Estoy de acuerdo en el trasfondo de su reflexión final, cuando escribe que “Generaciones enteras se están formando en la banalidad con grave perjuicio para su futuro desarrollo en el mercado de la inteligencia. Tenemos un problema endémico con los idiomas internacionales mientras nos empeñamos en una batalla de lenguas autóctonas. Perdemos puestos en preparación tecnológica mientras discutimos sobre cuestiones morales que debe y puede resolver la educación familiar. Desatendemos la cultura del esfuerzo y anulamos el mérito para inocular a la juventud el virus de la subvención y la dependencia. La mayor parte de los universitarios desprecia el riesgo emprendedor para soñar con un empleo público vitalicio. Hemos hecho siete leyes educativas distintas en veinticinco años. Y en medio de ese desastre devastador para el futuro de la nación y de sus ciudadanos, el único debate que de verdad nos planteamos es el de si los niños deben o no aprender en el colegio a ponerse un preservativo”.
No obstante, no creo que la enseñanza de las lenguas autóctonas sea otro de los problemas endémicos de nuestra enseñanza, que se remontan a mucho más atrás en el tiempo.
La enseñanza no es más que un fiel reflejo de la sociedad y el aumento del fracaso escolar y del descenso en el nivel de conocimientos en general tiene más que ver con el tipo de cultura que se impone desde un sistema que, como bien dice, ha desatendido irresponsablemente la cultura del esfuerzo y el mérito.
Cuando los jóvenes ven el tipo de sociedad y de sistema en el que van a tener que desenvolverse, no me extraña nada que les entre el pánico y decidan largarse por piernas.
No debe ser especialmente motivador constatar que lo que impera es el éxito social de pelotazo y la ganancia fácil y sin esfuerzo, el triunfo de la especulación sobre la constancia y el trabajo, las terribles condiciones laborales que tendrán que soportar una vez superada la cuarta parte de sus vidas de preparación y sacrificio.

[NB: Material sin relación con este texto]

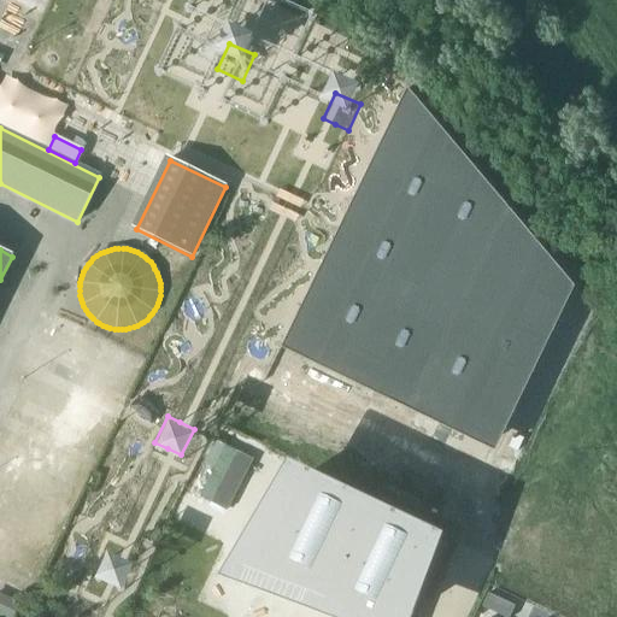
[(193,566),(306,606),(330,616),(410,616),(418,598),(441,530),(265,444),(193,566)]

O descubrir que se puede ganar más dinero y prestigio social aireando a quién te llevas a la cama cada noche y con quién te calientas la entrepierna en los ratos libres que ejerciendo de becario con el peso de tus esforzados títulos a cuestas en unas condiciones infrahumanas.
En tales condiciones de entorno, lo que sería un milagro inexplicable es que nuestros jóvenes encima destacaran por su elevado nivel formativo y su implicación sin fisuras en la sociedad en la que les ha tocado vivir. Y en ese caso, tal y como están las cosas, no deja de ser menos cierto que puede resultar bastante más útil aprender a colocarse el preservativo que dominar el Teorema de Pitágoras.
4 comentarios:
Muy interesantes las reflexiones de Camacho y las tuyas.
"Un sistema que ha desatendido irresponsablemente la cultura del esfuerzo y el mérito".
Si le das la vuelta a lo que expresas -que es muy cierto- eso mismo es lo que piensa el que ha acabado sus estudios con esfuerzo y méritos, y si encuentra un trabajo basura se puede dar con un canto en los dientes.
Buen trabajo, Jack Daniel.
Genial análisis. Llevan varios días rondándome ideas similares por la cabeza y Vd. ha conseguido darles forma al menos a un buen número de ellas.
Un saludo.
de visita; por supuesto que la vuelta tiene el más vigente sentido, porque a resultas de la generalidad, quienes sí se esfuerza y hacen mérito se encuentran como premio con lo que dices; un trabajo basura. Esto me consolida aún más en que lo primordial es cambiar este sistema para que la educación tenga al menos una oportunidad.
Un saludo.
S. Dedalus; gracias, me alegro que te haya gustado.